One of our readers submitted this question, and I decided to respond for all:
Is it okay to just email a resume? How should I go about following up with an employer?
Golden Rule: In order for people to be successful in the marketplace, they need to operate from a position of strength, not fear.
The Labor Department’s Bureau of Labor Statistics announced there are nearly four times the numbers of job seekers for every opening. Where does that leave you?
Too often, job seekers search almost frantically for job openings online, which are few and far between. When no response comes to an online submission of a resume, they feel they have hit a dead end. This can leave them frustrated and discouraged, thinking they’ve exhausted all their options. To increase their options, they must increase their opportunities…and means doing more than simply blasting out a thousand email resumes…time for aggressive action has never been greater.

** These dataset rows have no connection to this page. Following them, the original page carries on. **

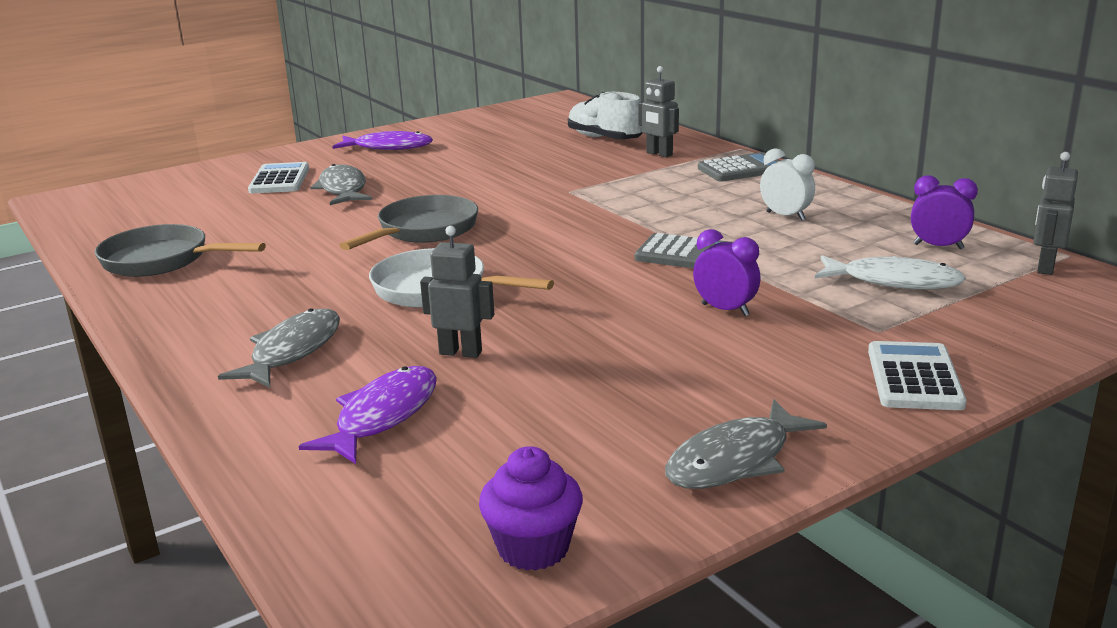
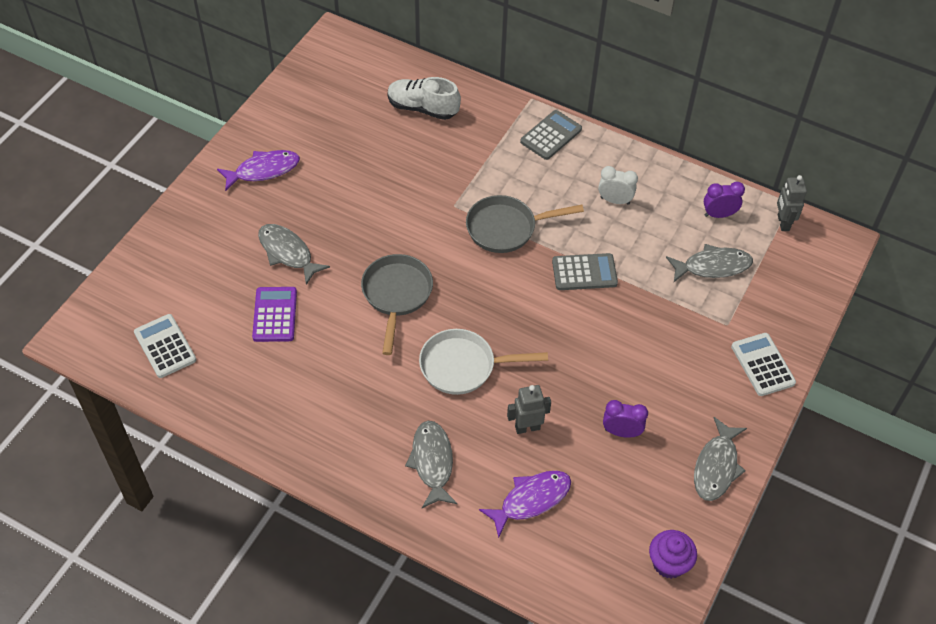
camera: 30 degrees left, 30 degrees up
grey pan [95,224,266,277] -> grey pan moved to [466,195,584,253]
white calculator [248,162,309,193] -> white calculator moved to [134,314,196,378]
purple fish [299,366,437,464] -> purple fish turned 60 degrees clockwise [479,471,571,538]
grey robot [638,66,679,157] -> none
purple clock [693,229,761,316] -> purple clock moved to [603,400,648,438]
white fish [815,255,966,289] -> grey fish [666,244,753,282]
none -> purple calculator [252,287,297,342]

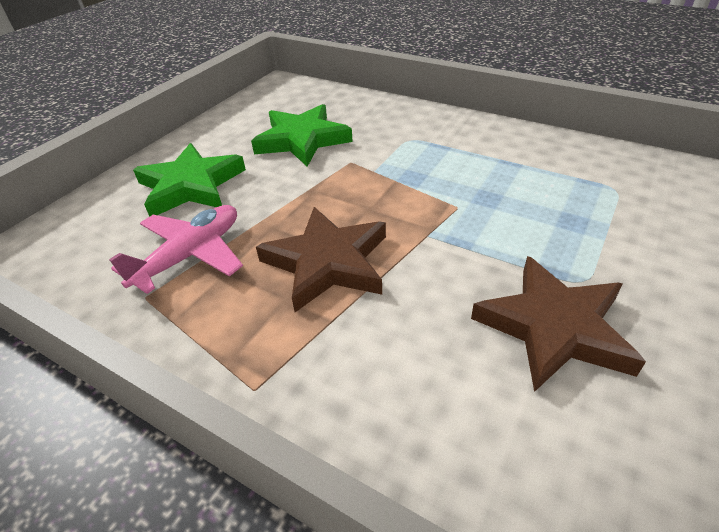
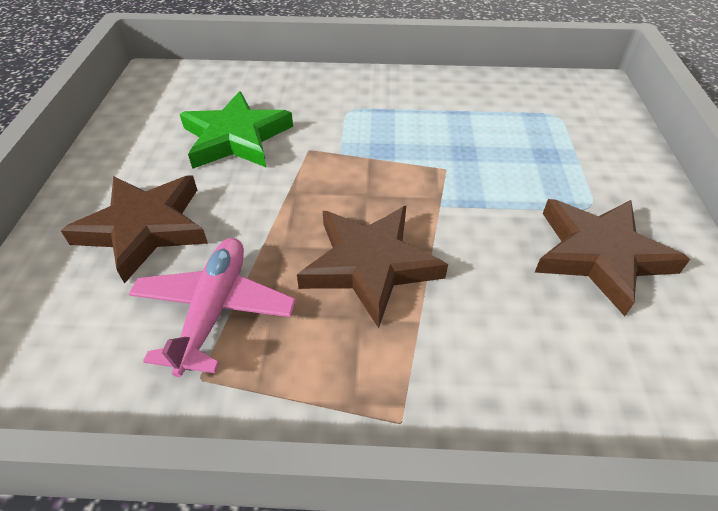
camera: 30 degrees left, 5 degrees up
green star [133,143,246,217] -> brown star [61,176,208,284]

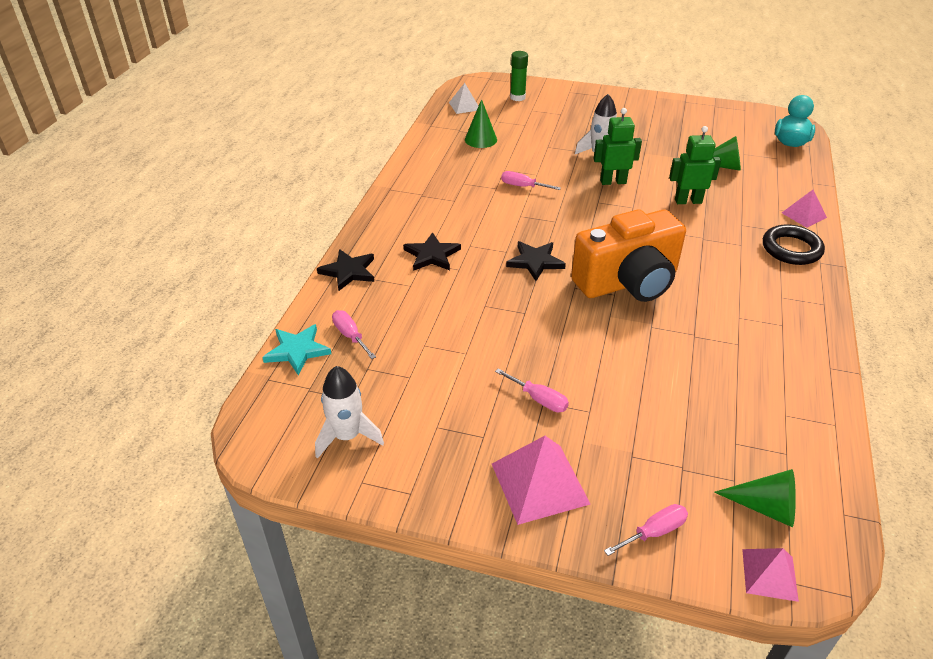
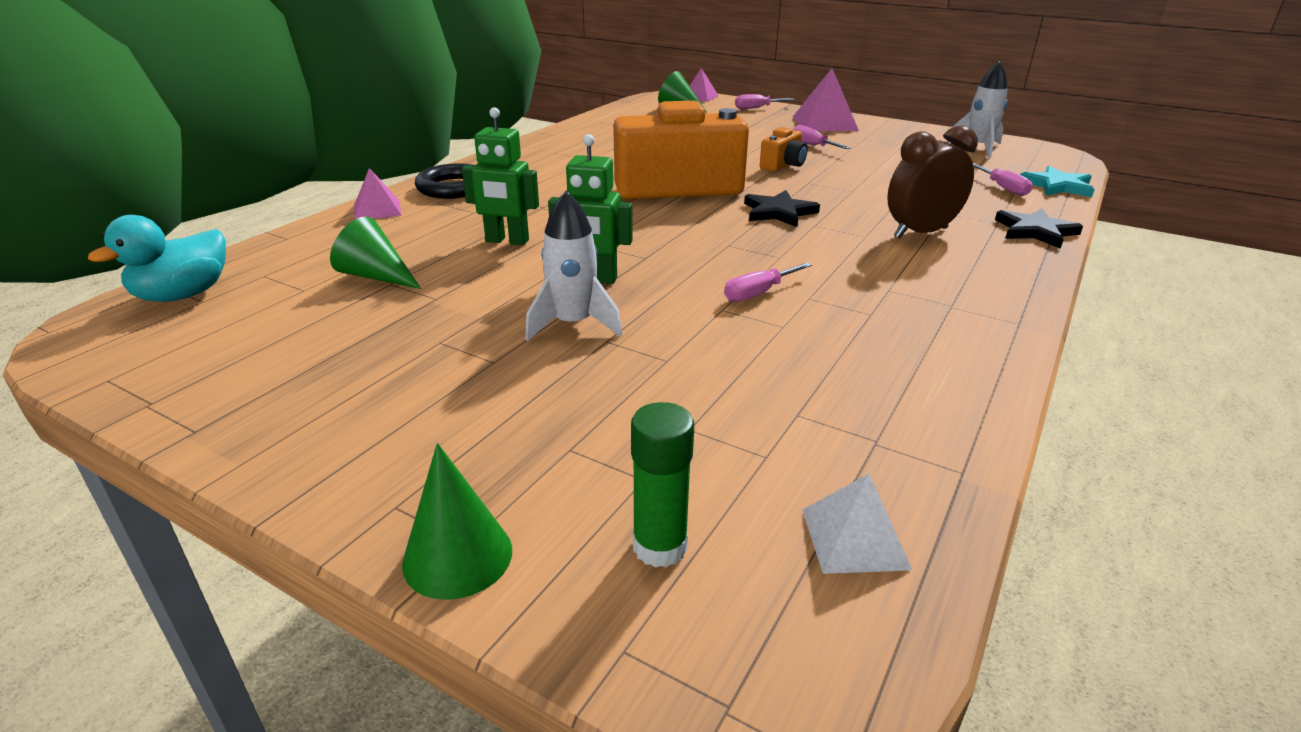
camera: 165 degrees left, 10 degrees down
black star [403,232,461,271] -> brown clock [887,125,978,239]
green cone [465,99,497,148] -> green cone moved to [402,443,512,600]
pink screwdriver [501,171,561,190] -> pink screwdriver turned 105 degrees clockwise [724,262,812,302]
none -> orange camera [760,127,808,172]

Simply sending an email is never enough; always follow up with a call (the following day or two days after at most) and always send a hard copy resume and cover letter. This means you will be doing some research—finding out addresses, phone numbers, contact information, etc. The hard work pays off; how many candidates take this extra step? I can tell you very few. I recently had an online job posting for a writer, received over 125 resumes online (most were automatic from key words – completely impersonal and ineffective). Out of the 125, I received one (1) hard copy resume and cover letter tailored to the job posting and to our company. I was so impressed, she was my first call for an interview. Little things setting you apart from the pack goes a great length. Again, always think about the reader—what will impress and what will simply place you in the non-memorable stack?